Not according to Tom Chema who, as executive director of the Gateway Economic Development Corp. led the construction of baseball stadium and basketball/hockey arena in Downtown Cleveland in the early 1990s. He says the 50-acre site of the existing Main Post Office, on the other side of Interstate 90 from Gateway’s Progressive Field, is a better football stadium location.

“It doesn’t make good economic development sense to build a football stadium next to an auto plant and a distribution center,” Chema said. “But if you build a football stadium where the post office is, it extends downtown. I think it makes perfectly good sense to move the post office out to the airport, from a post office point of view and from a land use point of view.”

Ironically, two years ago, the U.S. Postal Service (USPS) began using a 400,000-square-foot building that was part of the much larger General Motors-Chevrolet Transmission Plant, 5520 Chevrolet Blvd., Parma until 2011. The facility is used by USPS as an auxiliary distribution center during peak shipping times like Christmas.

Although Lambeau Field, home of the Green Bay Packers seen in the background, is in the city of Green Bay, the stadium’s ballpark village Titletown in the foreground is in the suburb of Ashwaubenon. Out of sight to the right are hotels, townhomes, apartments and more sports fields. Green Bay is the smallest market in the National Football League (Google).

In 2022, an affiliate of American Postal Infrastructure, based in the Chicago suburb of Oakbrook, bought the Chevrolet Boulevard building for $34 million, according to Cuyahoga County property records. That postal auxiliary facility is just over 2 miles from the potential Brook Park stadium site.

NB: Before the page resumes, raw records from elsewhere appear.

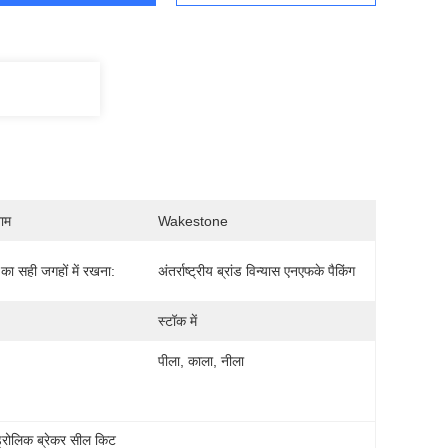
नाम
Wakestone
ं का सही जगहों में रखना:
अंतर्राष्ट्रीय ब्रांड विन्यास एनएफके पैकिंग
स्टॉक में
पीला, काला, नीला
्रोलिक ब्रेकर सील किट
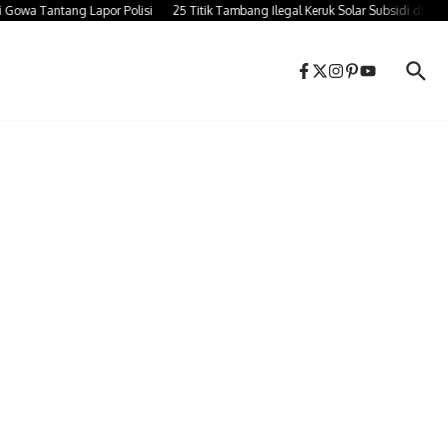
 Tantang Lapor Polisi
25 Titik Tambang Ilegal Keruk Solar Subsidi di Takala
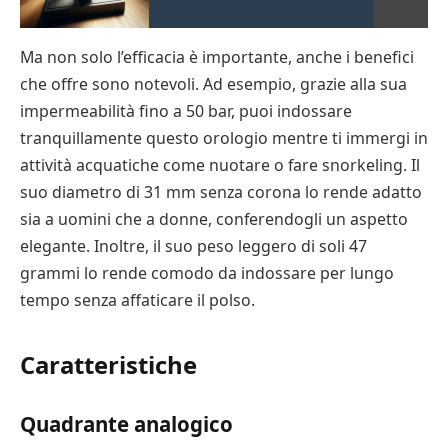
Ma non solo l’efficacia è importante, anche i benefici
che offre sono notevoli. Ad esempio, grazie alla sua
impermeabilità fino a 50 bar, puoi indossare
tranquillamente questo orologio mentre ti immergi in
attività acquatiche come nuotare o fare snorkeling. Il
suo diametro di 31 mm senza corona lo rende adatto
sia a uomini che a donne, conferendogli un aspetto
elegante. Inoltre, il suo peso leggero di soli 47
grammi lo rende comodo da indossare per lungo
tempo senza affaticare il polso.
Caratteristiche
Quadrante analogico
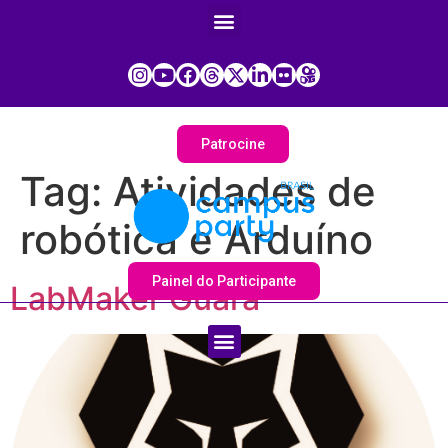
Patrocine
Tag:
Atividades de
robótica e Arduíno
Painel do Participante
LabMaker Guará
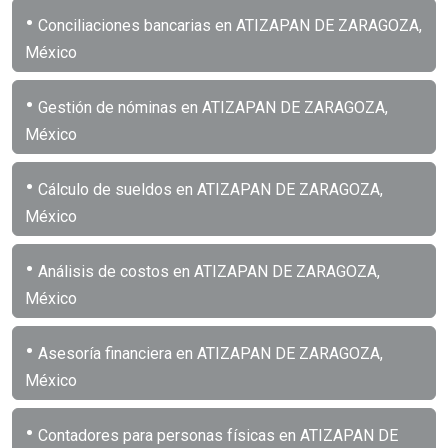
•
Conciliaciones bancarias en ATIZAPAN DE ZARAGOZA,
México
•
Gestión de nóminas en ATIZAPAN DE ZARAGOZA,
México
•
Cálculo de sueldos en ATIZAPAN DE ZARAGOZA,
México
•
Análisis de costos en ATIZAPAN DE ZARAGOZA,
México
•
Asesoría financiera en ATIZAPAN DE ZARAGOZA,
México
•
Contadores para personas físicas en ATIZAPAN DE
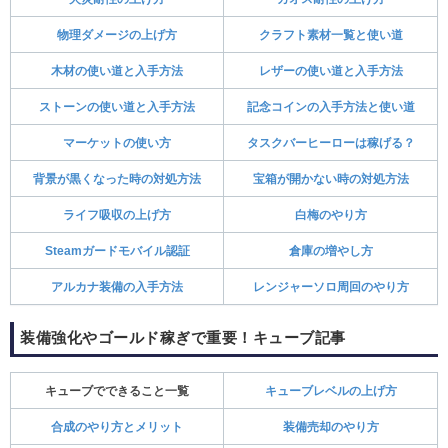
物理ダメージの上げ方
クラフト素材一覧と使い道
木材の使い道と入手方法
レザーの使い道と入手方法
ストーンの使い道と入手方法
記念コインの入手方法と使い道
マーケットの使い方
タスクバーヒーローは稼げる？
背景が黒くなった時の対処方法
宝箱が開かない時の対処方法
ライフ吸収の上げ方
白梅のやり方
Steamガードモバイル認証
倉庫の増やし方
アルカナ装備の入手方法
レンジャーソロ周回のやり方
装備強化やゴールド稼ぎで重要！キューブ記事
キューブでできること一覧
キューブレベルの上げ方
合成のやり方とメリット
装備売却のやり方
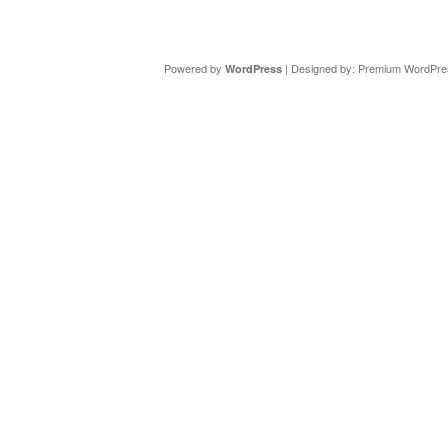
Copyright ©
DAV Sektion Schweinfurt
- Wir informieren ü
Powered by
| Designed by:
Premium WordPre
WordPress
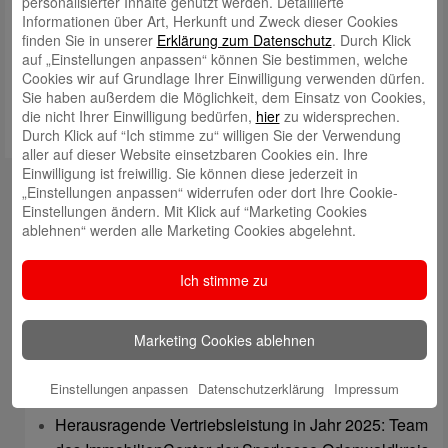
personalisierter Inhalte genutzt werden. Detaillierte
Informationen über Art, Herkunft und Zweck dieser Cookies
Meinen Namen, meine E-Mail-Adresse und meine Website in
finden Sie in unserer
Erklärung zum Datenschutz
. Durch Klick
diesem Browser für die nächste Kommentierung speichern.
auf „Einstellungen anpassen“ können Sie bestimmen, welche
Cookies wir auf Grundlage Ihrer Einwilligung verwenden dürfen.
Sie haben außerdem die Möglichkeit, dem Einsatz von Cookies,
die nicht Ihrer Einwilligung bedürfen,
hier
zu widersprechen.
Durch Klick auf “Ich stimme zu“ willigen Sie der Verwendung
aller auf dieser Website einsetzbaren Cookies ein. Ihre
Einwilligung ist freiwillig. Sie können diese jederzeit in
Kontakt
„Einstellungen anpassen“ widerrufen oder dort Ihre Cookie-
Einstellungen ändern. Mit Klick auf “Marketing Cookies
mail@sparkasse-odenwaldkreis.de
ablehnen“ werden alle Marketing Cookies abgelehnt.
Telefon: 06062 500
Ich stimme zu
Auch per WhatsApp erreichbar!
Neueste Beiträge
Marketing Cookies ablehnen
Sparkassen Kino Open-Air-Sommer 2026 startet
Einstellungen anpassen
Datenschutzerklärung
Impressum
Öffnungszeiten der Sparkasse zum Wiesenmarkt
Herausragende Vertriebsleistung in Jahr 2025: Team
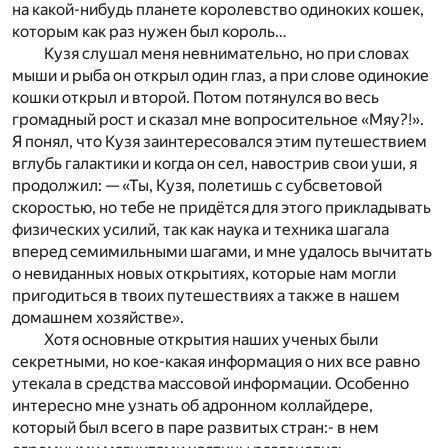
на какой-нибудь планете королевство одиноких кошек,
которым как раз нужен был король…
Кузя слушал меня невнимательно, но при словах
мыши и рыба он открыл один глаз, а при слове одинокие
кошки открыл и второй. Потом потянулся во весь
громадный рост и сказал мне вопросительное «Мяу?!».
Я понял, что Кузя заинтересовался этим путешествием
вглубь галактики и когда он сел, навострив свои уши, я
продолжил: — «Ты, Кузя, полетишь с субсветовой
скоростью, но тебе не придётся для этого прикладывать
физических усилий, так как наука и техника шагала
вперед семимильными шагами, и мне удалось вычитать
о невиданных новых открытиях, которые нам могли
пригодиться в твоих путешествиях а также в нашем
домашнем хозяйстве».
Хотя основные открытия наших ученых были
секретными, но кое-какая информация о них все равно
утекала в средства массовой информации. Особенно
интересно мне узнать об адронном коллайдере,
который был всего в паре развитых стран:- в нем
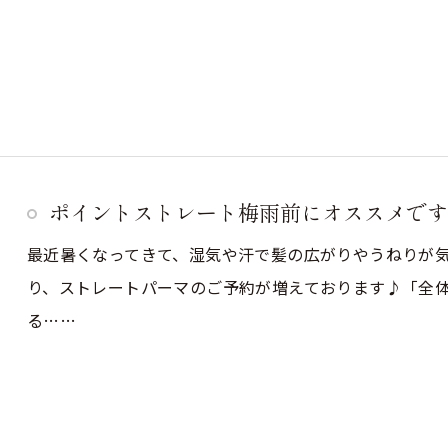
ポイントストレート梅雨前にオススメです
最近暑くなってきて、湿気や汗で髪の広がりやうねりが
ご予約はこちら
り、ストレートパーマのご予約が増えております♪「全
る……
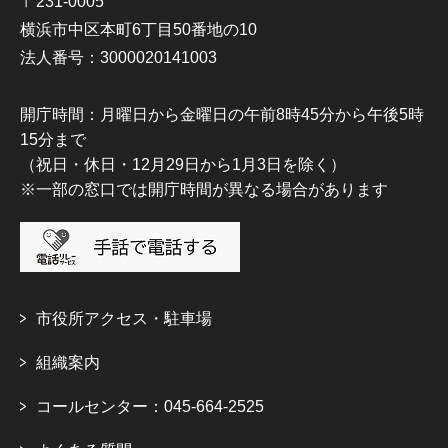
〒231-0005
横浜市中区本町6丁目50番地の10
法人番号：3000020141003
開庁時間：月曜日から金曜日の午前8時45分から午後5時
15分まで
（祝日・休日・12月29日から1月3日を除く）
※一部の窓口では開庁時間が異なる場合があります
市役所アクセス・駐車場
組織案内
コールセンター：045-664-2525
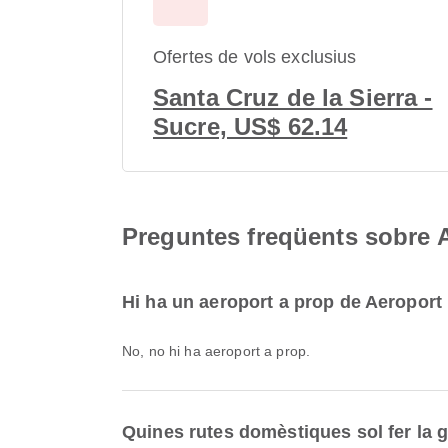
Ofertes de vols exclusius
Santa Cruz de la Sierra -
Sucre, US$ 62.14
Preguntes freqüents sobre A
Hi ha un aeroport a prop de Aeroport 
No, no hi ha aeroport a prop.
Quines rutes domèstiques sol fer la g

Others note that a ballpark village next to a football stadium built next to the airport could end up competing with a mixed-use development the Browns are planning in Berea. Most recently, affiliates of the Browns and the Haslam Sports Group acquired the former Serpentini Chevrolet car dealership on Front Street. That acquisition brought the combination of city- and team-owned land for the development to nearly 40 acres.

While the Browns’ owners Jimmy and Dee Haslam have been mum on their plans regarding their Berea development, Berea Mayor Cyril Kleem said in his annual State of the City speech, reported in the suburb’s March newsletter, that the team has talked to him about a mixed-use development of properties it has acquired primarily between Pearl and Front streets, south of Lou Groza Boulevard. This land is only 2 miles from the potential stadium site in Brook Park.

The Berea development will reportedly include a new Browns and Haslam Sports Group headquarters office building, the professional football team’s practice facility, hotel, shops, restaurants and community recreation facilities, first reported by NEOtrans.